Il lavoratore può rifiutare la prestazione soltanto in presenza di una richiesta datoriale di svolgere compiti aggiuntivi e gravosi.
Nota a Cass. (ord.) 18 aprile 2023, n. 10227
Kevin Puntillo
La Corte di Cassazione (ord. 18 aprile 2023, n. 10227) chiarisce i principi relativi all’inadempimento della prestazione lavorativa, precisando che:
1) nel contratto di lavoro, in quanto contratto a prestazioni corrispettive, se una delle parti adduce, a giustificazione della propria inadempienza, l’inadempimento dell’altra, spetta al giudice procedere alla valutazione comparativa dei comportamenti, con riguardo alla “causalità e proporzionalità esistenti tra le prestazioni inadempiute rispetto alla funzione economico sociale del contratto”, alla luce dei reciproci obblighi di correttezza e buona fede (ex artt. 1175 e 1375 c.c.) e ai sensi dell’art. 1460 c.c.

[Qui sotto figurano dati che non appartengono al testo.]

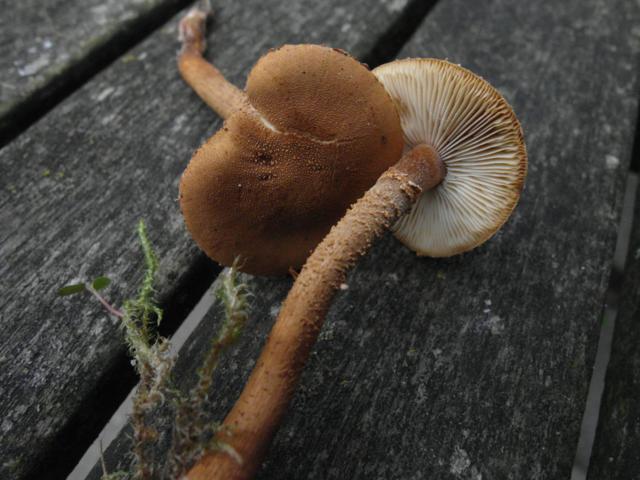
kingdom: Fungi
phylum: Basidiomycota
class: Agaricomycetes
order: Agaricales
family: Tricholomataceae
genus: Cystoderma
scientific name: Cystoderma amianthinum
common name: okkergul grynhat
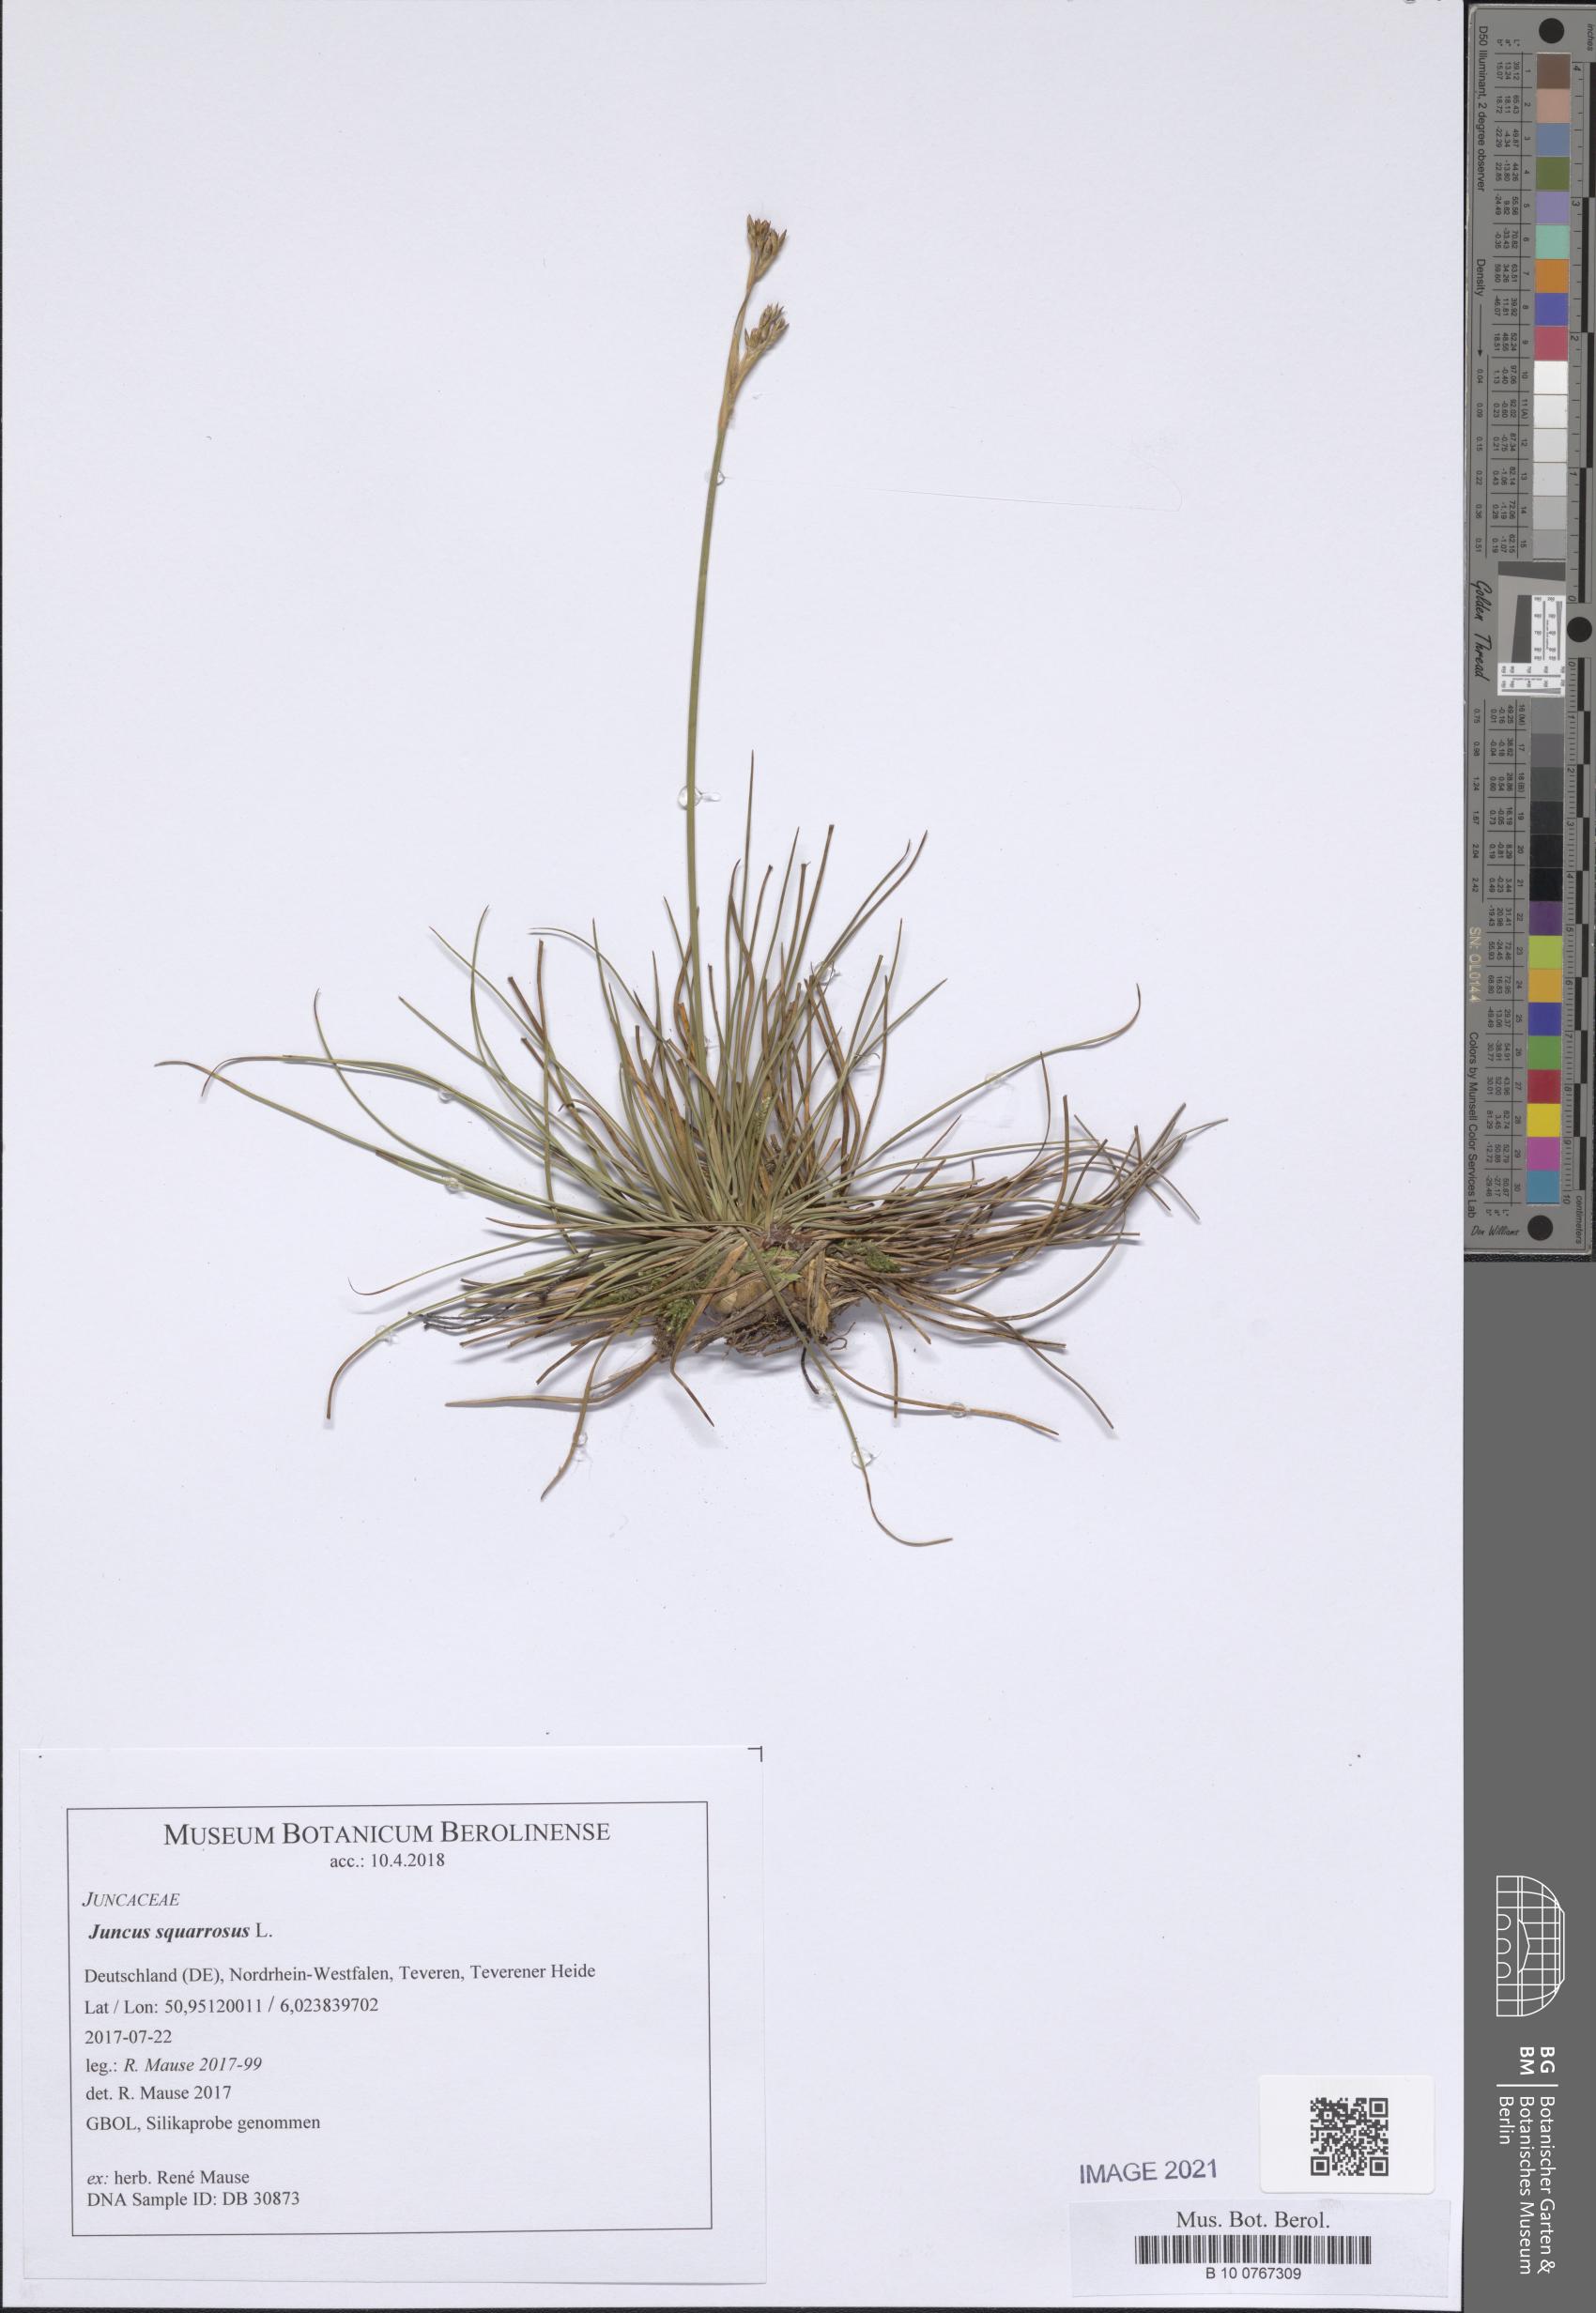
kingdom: Plantae
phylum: Tracheophyta
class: Liliopsida
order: Poales
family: Juncaceae
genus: Juncus
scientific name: Juncus squarrosus
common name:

Ciò, affinché “l’eccezione di inadempimento sia conforme a buona fede e non pretestuosamente strumentale all’intento di sottrarsi alle proprie obbligazioni contrattuali” (v., fra tante, Cass. n. 8911/2019 e Cass. n. 16530/2003);
2) il prestatore è tenuto ad osservare le disposizioni per l’esecuzione del lavoro impartite dall’imprenditore (ex artt. 41 Cost. nonché 2086 e 2104 c.c.) e può invocare l’art. 1460 c.c. “solo in caso di totale inadempimento del datore di lavoro, o che sia tanto grave da incidere in maniera irrimediabile sulle esigenze vitali del lavoratore medesimo”. Perciò, ad esempio, “il lavoratore adibito a mansioni non rispondenti alla qualifica può chiedere giudizialmente la riconduzione della prestazione nell’ambito della qualifica di appartenenza, ma non può rifiutarsi senza avallo giudiziario di eseguire la prestazione richiestagli”, assentandosi dal lavoro (v. Cass. n. 836/2018);
3) di conseguenza, “il rifiuto del lavoratore di adempiere la prestazione secondo le modalità indicate dal datore di lavoro è idoneo, ove non improntato a buona fede, a far venir meno la fiducia nel futuro adempimento e a giustificare pertanto il recesso, in quanto l’inottemperanza ai provvedimenti datoriali, pur illegittimi, deve essere valutata, sotto il profilo sanzionatorio, alla luce del disposto dell’art. 1460, comma 2, c.c., secondo il quale la parte adempiente può rifiutarsi di eseguire la prestazione a proprio carico solo ove tale rifiuto non risulti contrario alla buona fede, avuto riguardo alle circostanze concrete” (così, Cass. n. 12777/2019);
4) anche in caso di trasferimento adottato in violazione dell’art. 2103 c.c. “l’inadempimento datoriale non legittima in via automatica il rifiuto del lavoratore ad eseguire la prestazione lavorativa in quanto, vertendosi in ipotesi di contratto a prestazioni corrispettive, trova applicazione il disposto dell’art. 1460, comma 2, c.c., alla stregua del quale la parte adempiente può rifiutarsi di eseguire la prestazione a proprio carico solo ove tale rifiuto, avuto riguardo alle circostanze concrete, non risulti contrario alla buona fede e sia accompagnato da una seria ed effettiva disponibilità a prestare servizio” (in questo senso, Cass. n. 434/2019 e Cass. n. 11408/2018);
5) in questo quadro, è legittimo solo “il rifiuto opposto dal lavoratore alla richiesta, avanzata dal datore, di svolgimento di compiti aggiuntivi, incompatibili con l’adibizione costante del prestatore ad un impegno lavorativo gravoso nonché ostativi al recupero delle energie psicofisiche ed alla cura degli interessi familiari del medesimo”, con esclusione, quindi, di una condotta di insubordinazione (Cass. n. 12094/2018).